= Hugh Burrill =

Canadian radio sports anchor

Hugh W. Burrill is a Canadian radio sports anchor. Hugh was born in Pembroke, Ontario and raised in Chalk River, Ontario.

==Career==
Burrill began his career working for numerous radio stations for a few years. His first television gig was at Citytv Toronto, working as a writer for Breakfast Television. He was soon named the news producer and then he became an on-air personality as sports specialist for Breakfast Television and CityNews at Noon. He was then moved to CityNews at Six and CityNews Tonight Weekend Editions.

In 2007, Citytv's former parent, CHUM Limited was acquired by CTVglobemedia. At the same time, Burrill was hired by Rogers Media when the company acquired the Citytv stations including Toronto.

On January 19, 2010, as Rogers Media restructured its television operations, many Citytv staff members were laid off and several newscasts, including the weekend newscasts, were cancelled.

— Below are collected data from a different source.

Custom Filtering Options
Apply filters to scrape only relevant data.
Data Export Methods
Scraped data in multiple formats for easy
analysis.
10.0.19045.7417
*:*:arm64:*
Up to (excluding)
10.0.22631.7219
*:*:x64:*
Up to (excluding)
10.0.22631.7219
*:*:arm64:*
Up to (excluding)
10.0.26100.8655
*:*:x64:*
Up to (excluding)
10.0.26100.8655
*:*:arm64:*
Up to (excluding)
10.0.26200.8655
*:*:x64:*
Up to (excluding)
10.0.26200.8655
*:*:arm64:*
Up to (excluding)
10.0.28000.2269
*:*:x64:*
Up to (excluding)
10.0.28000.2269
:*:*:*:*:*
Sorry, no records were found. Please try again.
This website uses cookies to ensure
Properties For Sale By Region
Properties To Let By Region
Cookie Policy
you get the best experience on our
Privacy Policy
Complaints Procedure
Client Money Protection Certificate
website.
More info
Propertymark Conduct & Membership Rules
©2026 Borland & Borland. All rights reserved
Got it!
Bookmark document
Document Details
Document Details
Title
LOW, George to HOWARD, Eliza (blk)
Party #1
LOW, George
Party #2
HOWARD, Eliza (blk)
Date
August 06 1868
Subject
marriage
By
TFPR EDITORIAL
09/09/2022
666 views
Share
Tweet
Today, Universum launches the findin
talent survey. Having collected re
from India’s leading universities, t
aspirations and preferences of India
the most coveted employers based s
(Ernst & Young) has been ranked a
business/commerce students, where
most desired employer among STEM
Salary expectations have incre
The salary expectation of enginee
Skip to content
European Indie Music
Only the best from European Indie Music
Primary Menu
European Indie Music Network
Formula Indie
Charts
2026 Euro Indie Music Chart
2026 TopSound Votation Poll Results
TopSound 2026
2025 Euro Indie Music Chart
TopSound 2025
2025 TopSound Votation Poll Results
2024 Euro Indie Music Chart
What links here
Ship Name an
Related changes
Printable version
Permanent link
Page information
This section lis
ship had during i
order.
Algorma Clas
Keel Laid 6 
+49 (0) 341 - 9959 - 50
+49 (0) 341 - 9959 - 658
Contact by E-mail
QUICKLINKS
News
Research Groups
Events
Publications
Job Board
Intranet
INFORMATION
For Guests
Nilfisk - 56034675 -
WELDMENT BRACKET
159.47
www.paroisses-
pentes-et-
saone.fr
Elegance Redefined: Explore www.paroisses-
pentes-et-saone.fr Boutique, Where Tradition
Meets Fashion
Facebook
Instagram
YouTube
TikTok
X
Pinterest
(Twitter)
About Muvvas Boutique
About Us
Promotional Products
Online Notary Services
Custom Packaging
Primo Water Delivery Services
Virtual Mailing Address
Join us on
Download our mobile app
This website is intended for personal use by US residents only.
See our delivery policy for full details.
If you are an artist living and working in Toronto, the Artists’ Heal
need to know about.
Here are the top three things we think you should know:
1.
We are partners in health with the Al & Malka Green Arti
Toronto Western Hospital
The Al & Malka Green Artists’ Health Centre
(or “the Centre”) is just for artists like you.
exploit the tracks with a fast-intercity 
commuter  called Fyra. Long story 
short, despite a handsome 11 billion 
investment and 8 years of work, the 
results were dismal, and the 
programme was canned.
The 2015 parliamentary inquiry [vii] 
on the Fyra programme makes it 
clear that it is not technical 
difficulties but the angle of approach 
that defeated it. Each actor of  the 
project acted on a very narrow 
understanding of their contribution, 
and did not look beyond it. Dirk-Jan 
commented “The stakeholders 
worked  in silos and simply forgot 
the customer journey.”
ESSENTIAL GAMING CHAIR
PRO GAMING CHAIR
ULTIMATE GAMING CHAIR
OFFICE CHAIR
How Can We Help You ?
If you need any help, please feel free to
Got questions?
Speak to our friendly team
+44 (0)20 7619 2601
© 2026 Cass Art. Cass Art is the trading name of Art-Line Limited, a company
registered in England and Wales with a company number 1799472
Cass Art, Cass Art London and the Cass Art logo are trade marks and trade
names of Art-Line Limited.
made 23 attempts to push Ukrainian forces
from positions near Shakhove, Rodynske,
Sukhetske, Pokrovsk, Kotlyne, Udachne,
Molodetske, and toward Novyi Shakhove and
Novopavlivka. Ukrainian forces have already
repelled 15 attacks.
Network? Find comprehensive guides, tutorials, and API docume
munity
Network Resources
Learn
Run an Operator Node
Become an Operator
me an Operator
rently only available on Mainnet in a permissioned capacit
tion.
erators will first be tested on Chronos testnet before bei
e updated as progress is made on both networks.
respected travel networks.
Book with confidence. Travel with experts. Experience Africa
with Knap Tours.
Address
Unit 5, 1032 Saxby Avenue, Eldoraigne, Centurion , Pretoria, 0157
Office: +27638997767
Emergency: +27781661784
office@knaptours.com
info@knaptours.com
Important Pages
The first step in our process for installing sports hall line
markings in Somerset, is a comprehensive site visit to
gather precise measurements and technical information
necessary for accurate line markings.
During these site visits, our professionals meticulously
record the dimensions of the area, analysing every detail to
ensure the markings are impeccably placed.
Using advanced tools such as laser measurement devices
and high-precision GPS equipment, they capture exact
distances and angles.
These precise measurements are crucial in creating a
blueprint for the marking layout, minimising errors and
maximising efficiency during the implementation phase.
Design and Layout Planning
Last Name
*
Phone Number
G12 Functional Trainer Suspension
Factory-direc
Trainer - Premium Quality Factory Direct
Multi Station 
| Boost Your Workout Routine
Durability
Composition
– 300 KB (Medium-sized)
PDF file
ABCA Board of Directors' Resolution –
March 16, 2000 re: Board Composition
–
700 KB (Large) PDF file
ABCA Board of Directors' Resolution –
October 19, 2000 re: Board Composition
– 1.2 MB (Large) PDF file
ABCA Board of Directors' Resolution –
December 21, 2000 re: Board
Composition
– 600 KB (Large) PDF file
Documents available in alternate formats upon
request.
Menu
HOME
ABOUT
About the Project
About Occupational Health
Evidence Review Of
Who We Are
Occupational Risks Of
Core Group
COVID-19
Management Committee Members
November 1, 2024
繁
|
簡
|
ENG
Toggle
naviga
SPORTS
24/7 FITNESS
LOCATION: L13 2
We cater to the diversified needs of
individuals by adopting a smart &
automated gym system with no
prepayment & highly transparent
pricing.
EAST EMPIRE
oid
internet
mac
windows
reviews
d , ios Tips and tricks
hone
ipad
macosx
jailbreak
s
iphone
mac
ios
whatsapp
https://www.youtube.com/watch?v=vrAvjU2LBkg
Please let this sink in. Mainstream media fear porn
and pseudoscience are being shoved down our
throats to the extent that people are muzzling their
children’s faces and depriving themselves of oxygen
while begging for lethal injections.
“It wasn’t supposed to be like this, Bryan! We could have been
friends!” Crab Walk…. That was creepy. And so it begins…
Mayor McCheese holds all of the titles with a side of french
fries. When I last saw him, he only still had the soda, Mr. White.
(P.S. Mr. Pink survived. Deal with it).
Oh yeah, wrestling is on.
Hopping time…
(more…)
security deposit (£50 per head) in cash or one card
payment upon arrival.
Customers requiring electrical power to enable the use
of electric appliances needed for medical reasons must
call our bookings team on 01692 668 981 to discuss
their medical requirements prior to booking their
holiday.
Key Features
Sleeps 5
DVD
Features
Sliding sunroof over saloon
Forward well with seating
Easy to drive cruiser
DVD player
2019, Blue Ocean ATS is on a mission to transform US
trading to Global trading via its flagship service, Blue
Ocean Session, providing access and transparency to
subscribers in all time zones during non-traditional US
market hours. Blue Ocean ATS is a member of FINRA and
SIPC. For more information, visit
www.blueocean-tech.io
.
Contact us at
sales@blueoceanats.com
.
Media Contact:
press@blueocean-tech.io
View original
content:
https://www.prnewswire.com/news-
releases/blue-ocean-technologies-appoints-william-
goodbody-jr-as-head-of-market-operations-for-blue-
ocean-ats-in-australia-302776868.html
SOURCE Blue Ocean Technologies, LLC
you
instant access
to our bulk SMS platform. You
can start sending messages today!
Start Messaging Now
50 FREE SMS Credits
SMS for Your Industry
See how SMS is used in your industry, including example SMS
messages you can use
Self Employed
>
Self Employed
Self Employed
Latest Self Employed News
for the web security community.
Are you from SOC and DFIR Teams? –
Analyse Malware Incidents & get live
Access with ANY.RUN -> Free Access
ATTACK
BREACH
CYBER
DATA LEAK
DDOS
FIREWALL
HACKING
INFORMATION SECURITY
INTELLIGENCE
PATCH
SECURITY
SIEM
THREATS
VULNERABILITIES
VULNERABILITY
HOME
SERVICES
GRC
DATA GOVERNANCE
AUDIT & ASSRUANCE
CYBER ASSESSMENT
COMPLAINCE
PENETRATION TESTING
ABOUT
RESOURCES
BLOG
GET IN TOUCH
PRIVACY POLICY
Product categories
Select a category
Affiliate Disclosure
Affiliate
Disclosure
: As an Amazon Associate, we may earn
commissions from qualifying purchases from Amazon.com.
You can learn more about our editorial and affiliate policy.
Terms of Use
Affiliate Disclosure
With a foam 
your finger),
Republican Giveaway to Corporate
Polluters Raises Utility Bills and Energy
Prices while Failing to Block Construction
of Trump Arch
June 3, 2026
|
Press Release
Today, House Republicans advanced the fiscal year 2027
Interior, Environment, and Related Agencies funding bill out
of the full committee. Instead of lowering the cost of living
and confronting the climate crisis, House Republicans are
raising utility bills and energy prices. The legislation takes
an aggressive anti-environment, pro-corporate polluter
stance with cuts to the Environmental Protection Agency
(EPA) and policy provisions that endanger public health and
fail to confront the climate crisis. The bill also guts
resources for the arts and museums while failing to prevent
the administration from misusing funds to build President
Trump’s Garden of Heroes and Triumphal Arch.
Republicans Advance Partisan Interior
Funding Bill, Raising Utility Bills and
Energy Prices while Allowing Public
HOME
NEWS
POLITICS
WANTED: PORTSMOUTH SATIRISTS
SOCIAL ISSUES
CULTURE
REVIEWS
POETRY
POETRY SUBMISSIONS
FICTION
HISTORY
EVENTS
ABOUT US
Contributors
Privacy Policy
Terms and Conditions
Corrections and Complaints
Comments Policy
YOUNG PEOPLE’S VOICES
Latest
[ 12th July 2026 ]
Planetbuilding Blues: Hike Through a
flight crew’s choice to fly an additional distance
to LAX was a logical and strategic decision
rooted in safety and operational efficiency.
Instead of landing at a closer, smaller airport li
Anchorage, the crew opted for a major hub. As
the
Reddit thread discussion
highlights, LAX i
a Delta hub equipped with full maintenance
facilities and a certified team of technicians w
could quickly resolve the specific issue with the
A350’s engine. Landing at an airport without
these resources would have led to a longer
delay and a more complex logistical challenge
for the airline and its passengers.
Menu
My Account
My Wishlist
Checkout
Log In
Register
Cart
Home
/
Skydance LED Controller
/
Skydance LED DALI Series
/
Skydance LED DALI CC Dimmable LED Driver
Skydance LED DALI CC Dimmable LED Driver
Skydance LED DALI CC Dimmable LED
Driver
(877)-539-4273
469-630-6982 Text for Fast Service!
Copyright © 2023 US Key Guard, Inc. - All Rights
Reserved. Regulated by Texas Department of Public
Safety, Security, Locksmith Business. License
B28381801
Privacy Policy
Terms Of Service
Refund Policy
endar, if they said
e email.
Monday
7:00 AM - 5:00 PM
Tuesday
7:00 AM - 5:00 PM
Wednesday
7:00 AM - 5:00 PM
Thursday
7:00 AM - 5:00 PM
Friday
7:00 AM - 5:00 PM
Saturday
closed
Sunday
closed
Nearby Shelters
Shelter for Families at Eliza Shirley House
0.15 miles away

Burrill became a sports reporter and substitute for Kathryn Humphreys as sports anchor. Weekend editions of CityNews returned in March 2011, and Burrill returned to his position of weekend sports anchor. Burrill then left the weekend news to focus on sports on their 24-hour news channel, CityNews Channel.

In 2016, Burrill joined consulting firm Fraser Torosay.

On February 8, 2017, it was announced that Burrill would be part of Sportsnet 590 The FAN's new morning show: Sportsnet's Starting Lineup with Brady & Price. The new show, which launched on February 27, 2017 features Elliott Price, Greg Brady and Burrill.

On June 21, 2021, Burrill announced that he would retire from broadcasting after June 25, 2021 to become Brand Ambassador for Golf Town, a sports retailer company.

==Personal life==
He is an avid Montreal Canadiens fan.